Auf dem Weg nach unten machten wir verlegen ein wenig Smalltalk: Ashley, seine Älteste, ging jetzt zum Ballettunterricht; Justin, der Mittlere, hatte im letzten Sommer T-Ball gespielt und war ein zuverlässiger Schlagmann, aber kein besonders guter Feldspieler; Christian, noch im Kleinkindalter, war von der Veranda gefallen und hatte sich zwei Veilchen eingehandelt, was Steve und seiner Frau zwei Wochen lang argwöhnische Blicke von Fremden eingetragen hatte, bis die blauen Flecken wieder verblasst waren. In der Lobby schüttelten wir uns die Hand, und ich verabschiedete mich von dem Wachmann, der zögerlich den Kopf ein wenig neigte. Als ich die Eingangstür erreichte, schaute ich auf die Uhr und drehte mich dann noch einmal um, um die Uhrzeit auf der Wanduhr über dem Aufzug zu überprüfen. Auf beiden Uhren war es fünf Minuten vor zehn. Steve Morgan hatte sich, ganz wie ich vermutet hatte, nicht von dem Fleck gerührt, wo ich mich von ihm verabschiedet hatte.

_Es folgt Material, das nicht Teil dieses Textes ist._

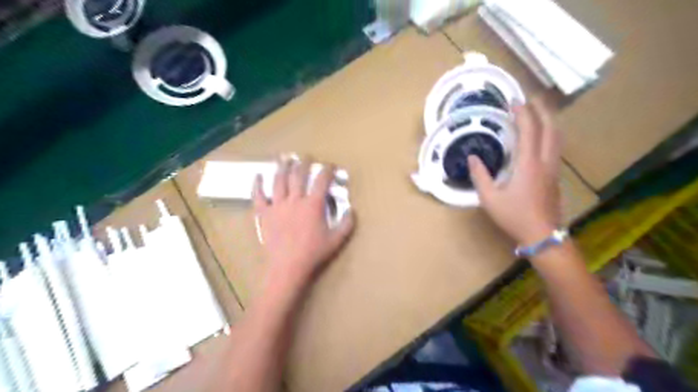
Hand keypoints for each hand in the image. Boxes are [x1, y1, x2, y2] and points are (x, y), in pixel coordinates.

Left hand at [252, 158, 355, 286]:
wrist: (288, 267)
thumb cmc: (313, 253)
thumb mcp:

Ich fingerte kurz an meiner Uhr herum, winkte Steve Auf Wiedersehen und trat hinaus in die scharfe Herbstluft. Dann ging ich bis zur nächsten Ecke – aus Steves Gesichtsfeld –, überquerte die Straße und tauchte auf dem Parkplatz des alten Supreme Court unter, der von einer Hecke begrenzt wurde, die so dünn war, dass ich hindurchsehen konnte, ohne vom Eingang des Federal Buildings aus bemerkt zu werden.
Um eine Minute vor zehn schlenderte ein Mann auf den Granitwürfel zu, und Steve Morgan trat heraus, um ihn willkommen zu heißen. Agentin Price’ letzte Worte hatten etwas Prophetisches gehabt: Ich war überrascht, ja sogar schockiert. Der Mann, der das Behördenhaus zusammen mit Steve betrat, war ein Deputy des Sheriffs von Cooke County: mein alter Kumpel Leon Williams.